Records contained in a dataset
==============================
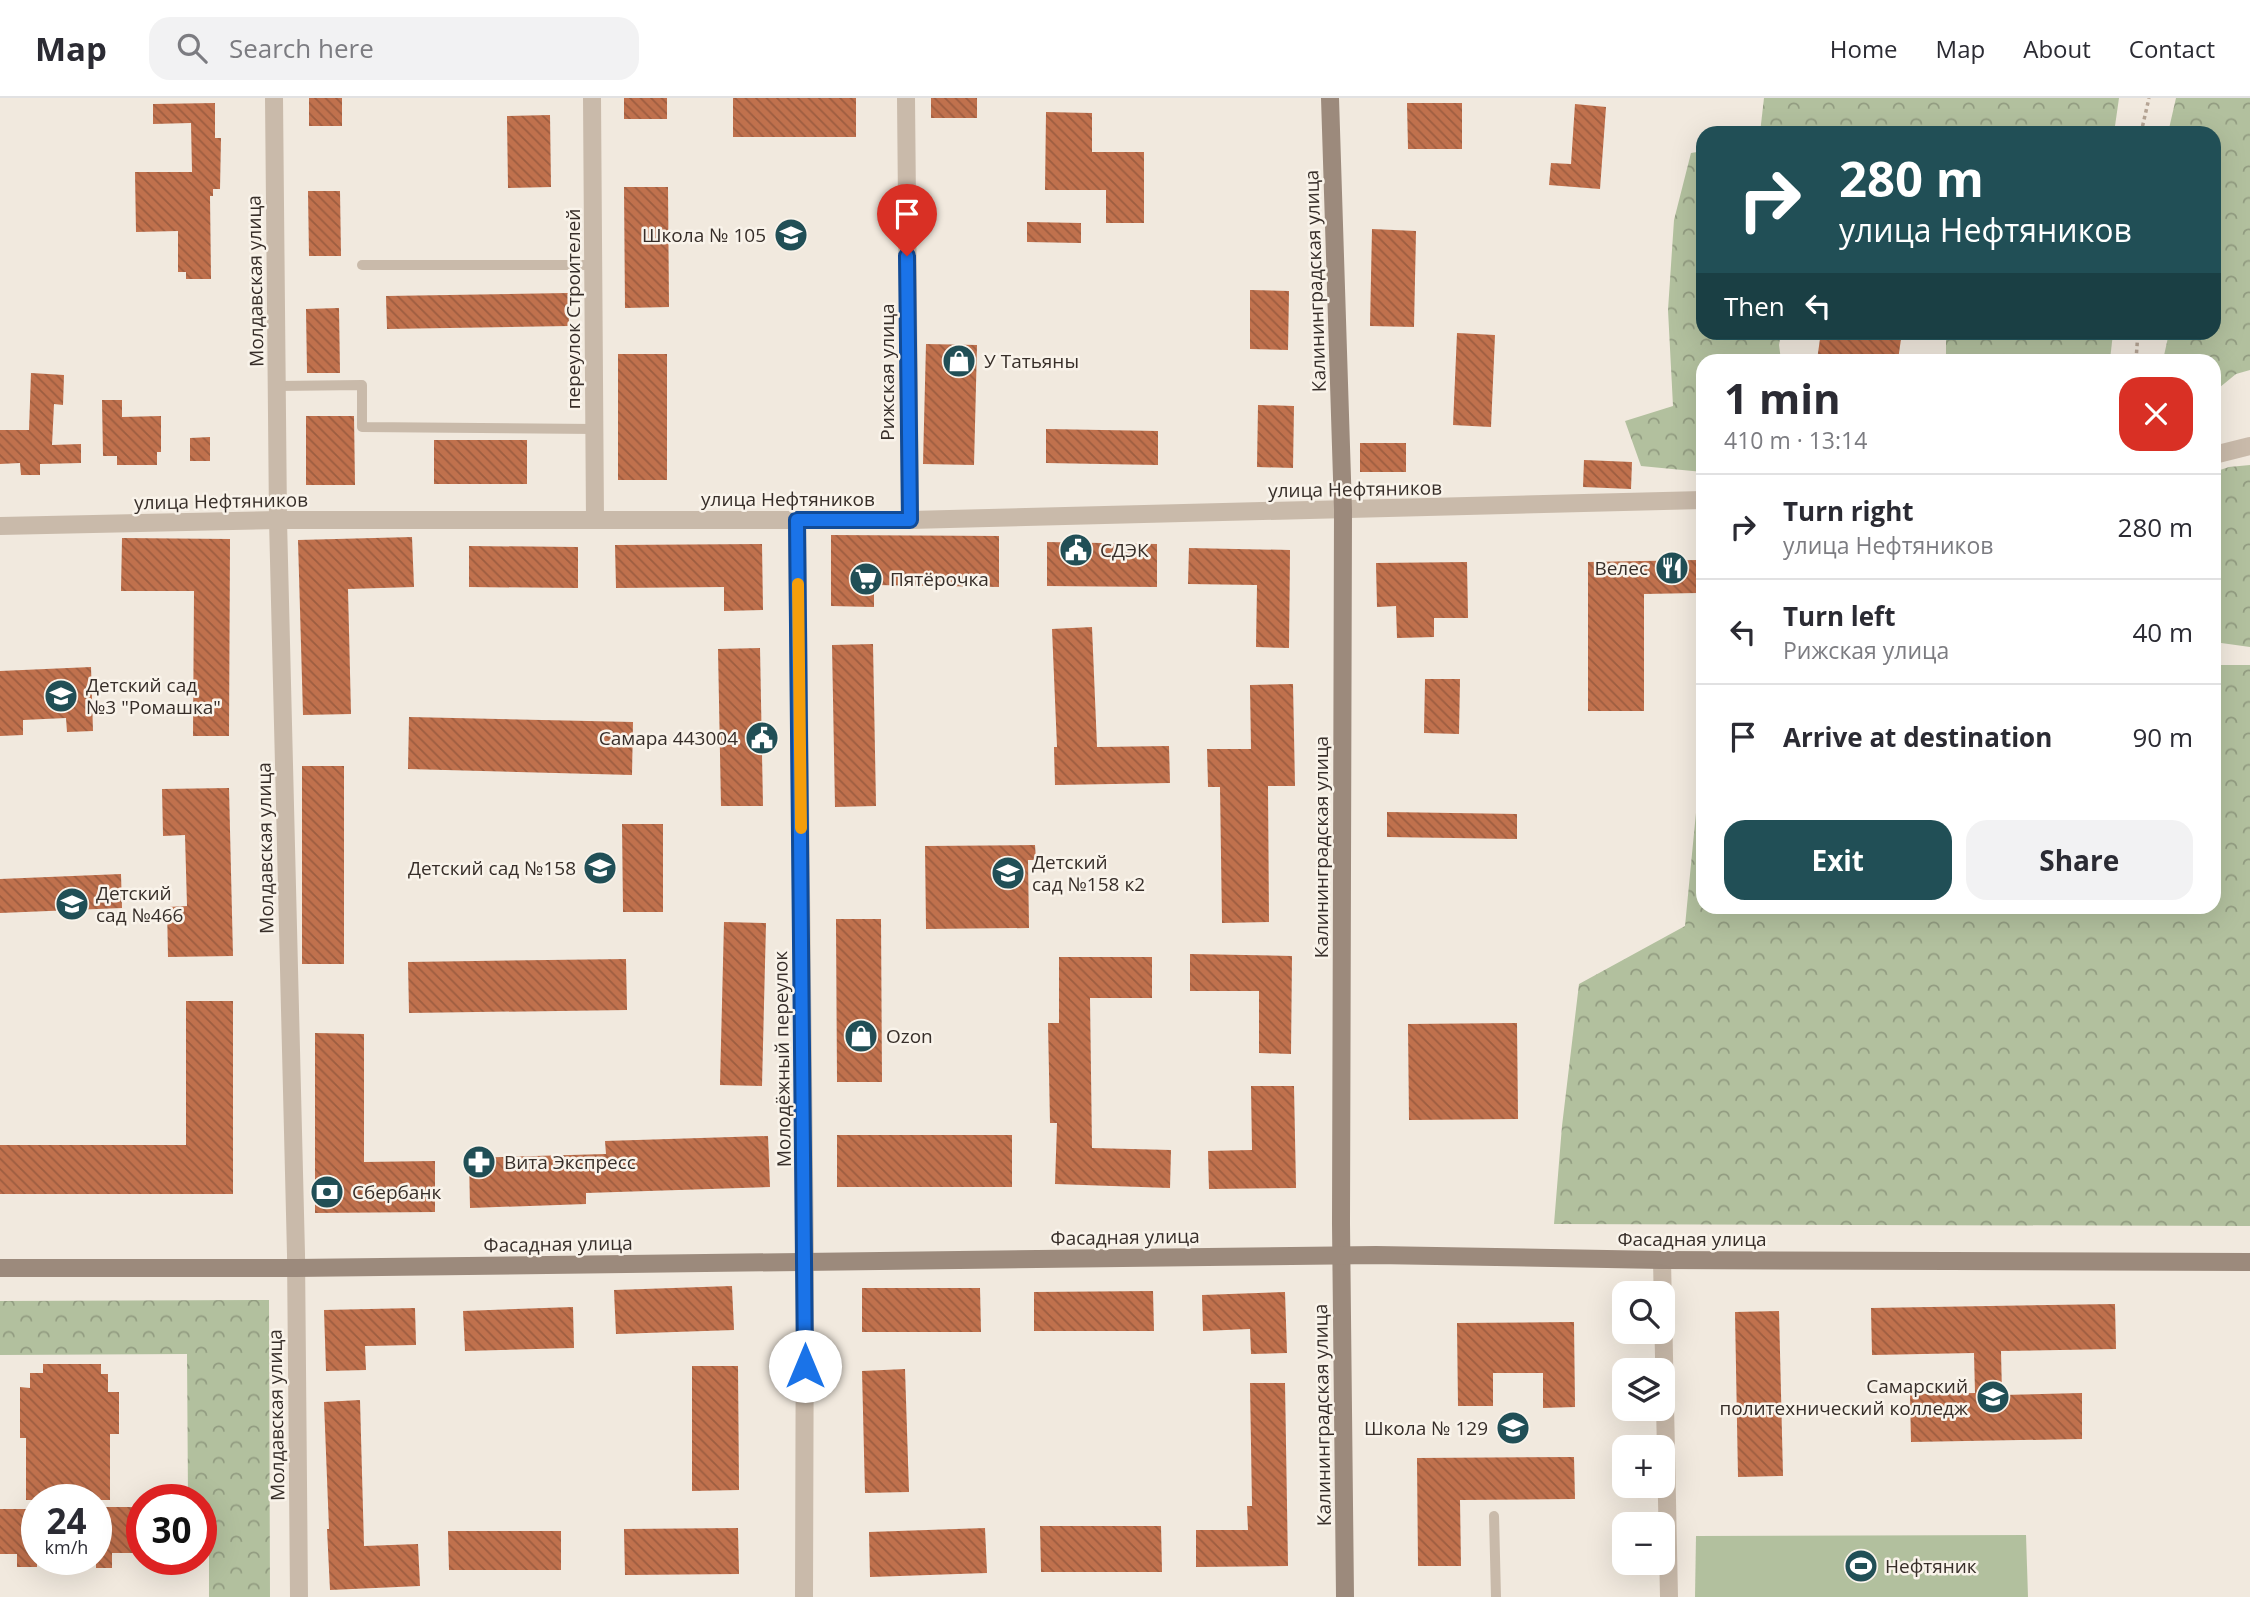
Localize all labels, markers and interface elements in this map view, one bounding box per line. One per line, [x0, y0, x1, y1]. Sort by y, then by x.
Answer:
search box [149, 17, 639, 80]
text: Map [35, 26, 107, 71]
icon: search [173, 29, 211, 67]
text: Search here [229, 30, 374, 66]
text: Home [1830, 32, 1898, 65]
text: Map [1936, 32, 1985, 65]
text: About [2023, 32, 2091, 65]
text: Contact [2129, 32, 2215, 65]
text: 280 m [1839, 145, 1984, 211]
icon: right [1724, 154, 1815, 245]
street label: Калининградская улица [1298, 169, 1332, 393]
pin [877, 184, 937, 256]
street label: Молдавская улица [241, 195, 269, 367]
icon: arrive [888, 195, 926, 233]
text: улица Нефтяников [1839, 208, 2132, 251]
street label: переулок Строителей [560, 209, 586, 409]
school or university icon: Школа № 105 [772, 216, 810, 254]
place label: Школа № 105 [642, 222, 766, 248]
icon: left [1799, 287, 1837, 325]
text: Then [1724, 288, 1785, 324]
street label: Рижская улица [874, 303, 900, 441]
shop icon: У Татьяны [940, 342, 978, 380]
place label: У Татьяны [984, 348, 1079, 374]
text: 1 min [1724, 369, 1841, 426]
button: close [2119, 377, 2193, 451]
text: 410 m · 13:14 [1724, 424, 1867, 456]
street label: улица Нефтяников [1268, 474, 1442, 504]
street label: улица Нефтяников [134, 486, 308, 516]
street label: улица Нефтяников [701, 486, 875, 512]
text: Turn right [1783, 493, 1914, 529]
icon: right [1724, 508, 1762, 546]
text: 280 m [2118, 509, 2193, 545]
text: улица Нефтяников [1783, 529, 1993, 561]
public building icon: СДЭК [1057, 531, 1095, 569]
place label: СДЭК [1100, 537, 1149, 563]
restaurant icon: Велес [1653, 549, 1691, 587]
place label: Велес [1594, 555, 1648, 581]
supermarket icon: Пятёрочка [847, 560, 885, 598]
place label: Пятёрочка [890, 566, 989, 592]
text: Turn left [1783, 598, 1895, 634]
icon: left [1724, 613, 1762, 651]
text: 40 m [2132, 614, 2193, 650]
text: Рижская улица [1783, 634, 1949, 666]
place label: Детский сад №3 "Ромашка" [86, 672, 221, 720]
school or university icon: Детский сад №3 "Ромашка" [42, 677, 80, 715]
icon: arrive [1724, 718, 1762, 756]
public building icon: Самара 443004 [743, 719, 781, 757]
text: Arrive at destination [1783, 719, 2052, 755]
text: 90 m [2132, 719, 2193, 755]
place label: Самара 443004 [599, 725, 738, 751]
street label: Калининградская улица [1308, 736, 1334, 958]
street label: Молдавская улица [251, 762, 279, 934]
button: Exit [1724, 820, 1952, 900]
button: Share [1966, 820, 2193, 900]
school or university icon: Детский сад №158 [581, 849, 619, 887]
place label: Детский сад №158 к2 [1032, 849, 1145, 897]
school or university icon: Детский сад №158 к2 [989, 854, 1027, 892]
place label: Детский сад №158 [408, 855, 576, 881]
place label: Детский сад №466 [96, 880, 183, 928]
school or university icon: Детский сад №466 [53, 885, 91, 923]
street label: Молодёжный переулок [767, 950, 797, 1167]
shop icon: Ozon [842, 1017, 880, 1055]
place label: Ozon [886, 1023, 933, 1049]
pharmacy icon: Вита Экспресс [460, 1143, 498, 1181]
place label: Вита Экспресс [504, 1149, 636, 1175]
bank icon: Сбербанк [308, 1173, 346, 1211]
place label: Сбербанк [352, 1179, 441, 1205]
street label: Фасадная улица [1050, 1223, 1200, 1251]
street label: Фасадная улица [1617, 1226, 1767, 1252]
street label: Фасадная улица [483, 1230, 633, 1258]
map controls [1612, 1281, 1675, 1575]
button: search [1612, 1281, 1675, 1344]
street label: Калининградская улица [1307, 1304, 1337, 1526]
street label: Молдавская улица [262, 1329, 290, 1501]
position arrow [768, 1329, 842, 1403]
button: layers [1612, 1358, 1675, 1421]
place label: Самарский политехнический колледж [1719, 1373, 1968, 1421]
school or university icon: Самарский политехнический колледж [1974, 1378, 2012, 1416]
school or university icon: Школа № 129 [1494, 1409, 1532, 1447]
place label: Школа № 129 [1364, 1415, 1488, 1441]
button: + [1612, 1435, 1675, 1498]
speed limit sign: 30 [126, 1484, 217, 1575]
text: 24 [46, 1497, 87, 1544]
button: − [1612, 1512, 1675, 1575]
text: km/h [45, 1535, 88, 1559]
sports icon: Нефтяник [1842, 1547, 1880, 1585]
place label: Нефтяник [1885, 1553, 1977, 1579]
==============================
Print the records verbatim, without pictures.

> Output of the task:
Localize all labels, markers and interface elements in this map view, one bounding box per line. One per line, [x0, y0, x1, y1]. Sort by y, then by x.
Answer:
search box [149, 17, 639, 80]
text: Map [35, 26, 107, 71]
icon: search [173, 29, 211, 67]
text: Search here [229, 30, 374, 66]
text: Home [1830, 32, 1898, 65]
text: Map [1936, 32, 1985, 65]
text: About [2023, 32, 2091, 65]
text: Contact [2129, 32, 2215, 65]
text: 280 m [1839, 145, 1984, 211]
icon: right [1724, 154, 1815, 245]
street label: Калининградская улица [1298, 169, 1332, 393]
pin [877, 184, 937, 256]
street label: Молдавская улица [241, 195, 269, 367]
icon: arrive [888, 195, 926, 233]
text: улица Нефтяников [1839, 208, 2132, 251]
street label: переулок Строителей [560, 209, 586, 409]
school or university icon: Школа № 105 [772, 216, 810, 254]
place label: Школа № 105 [642, 222, 766, 248]
icon: left [1799, 287, 1837, 325]
text: Then [1724, 288, 1785, 324]
street label: Рижская улица [874, 303, 900, 441]
shop icon: У Татьяны [940, 342, 978, 380]
place label: У Татьяны [984, 348, 1079, 374]
text: 1 min [1724, 369, 1841, 426]
button: close [2119, 377, 2193, 451]
text: 410 m · 13:14 [1724, 424, 1867, 456]
street label: улица Нефтяников [1268, 474, 1442, 504]
street label: улица Нефтяников [134, 486, 308, 516]
street label: улица Нефтяников [701, 486, 875, 512]
text: Turn right [1783, 493, 1914, 529]
icon: right [1724, 508, 1762, 546]
text: 280 m [2118, 509, 2193, 545]
text: улица Нефтяников [1783, 529, 1993, 561]
public building icon: СДЭК [1057, 531, 1095, 569]
place label: СДЭК [1100, 537, 1149, 563]
restaurant icon: Велес [1653, 549, 1691, 587]
place label: Велес [1594, 555, 1648, 581]
supermarket icon: Пятёрочка [847, 560, 885, 598]
place label: Пятёрочка [890, 566, 989, 592]
text: Turn left [1783, 598, 1895, 634]
icon: left [1724, 613, 1762, 651]
text: 40 m [2132, 614, 2193, 650]
text: Рижская улица [1783, 634, 1949, 666]
place label: Детский сад №3 "Ромашка" [86, 672, 221, 720]
school or university icon: Детский сад №3 "Ромашка" [42, 677, 80, 715]
icon: arrive [1724, 718, 1762, 756]
public building icon: Самара 443004 [743, 719, 781, 757]
text: Arrive at destination [1783, 719, 2052, 755]
text: 90 m [2132, 719, 2193, 755]
place label: Самара 443004 [599, 725, 738, 751]
street label: Калининградская улица [1308, 736, 1334, 958]
street label: Молдавская улица [251, 762, 279, 934]
button: Exit [1724, 820, 1952, 900]
button: Share [1966, 820, 2193, 900]
school or university icon: Детский сад №158 [581, 849, 619, 887]
place label: Детский сад №158 к2 [1032, 849, 1145, 897]
school or university icon: Детский сад №158 к2 [989, 854, 1027, 892]
place label: Детский сад №158 [408, 855, 576, 881]
place label: Детский сад №466 [96, 880, 183, 928]
school or university icon: Детский сад №466 [53, 885, 91, 923]
street label: Молодёжный переулок [767, 950, 797, 1167]
shop icon: Ozon [842, 1017, 880, 1055]
place label: Ozon [886, 1023, 933, 1049]
pharmacy icon: Вита Экспресс [460, 1143, 498, 1181]
place label: Вита Экспресс [504, 1149, 636, 1175]
bank icon: Сбербанк [308, 1173, 346, 1211]
place label: Сбербанк [352, 1179, 441, 1205]
street label: Фасадная улица [1050, 1223, 1200, 1251]
street label: Фасадная улица [1617, 1226, 1767, 1252]
street label: Фасадная улица [483, 1230, 633, 1258]
map controls [1612, 1281, 1675, 1575]
button: search [1612, 1281, 1675, 1344]
street label: Калининградская улица [1307, 1304, 1337, 1526]
street label: Молдавская улица [262, 1329, 290, 1501]
position arrow [768, 1329, 842, 1403]
button: layers [1612, 1358, 1675, 1421]
place label: Самарский политехнический колледж [1719, 1373, 1968, 1421]
school or university icon: Самарский политехнический колледж [1974, 1378, 2012, 1416]
school or university icon: Школа № 129 [1494, 1409, 1532, 1447]
place label: Школа № 129 [1364, 1415, 1488, 1441]
button: + [1612, 1435, 1675, 1498]
speed limit sign: 30 [126, 1484, 217, 1575]
text: 24 [46, 1497, 87, 1544]
button: − [1612, 1512, 1675, 1575]
text: km/h [45, 1535, 88, 1559]
sports icon: Нефтяник [1842, 1547, 1880, 1585]
place label: Нефтяник [1885, 1553, 1977, 1579]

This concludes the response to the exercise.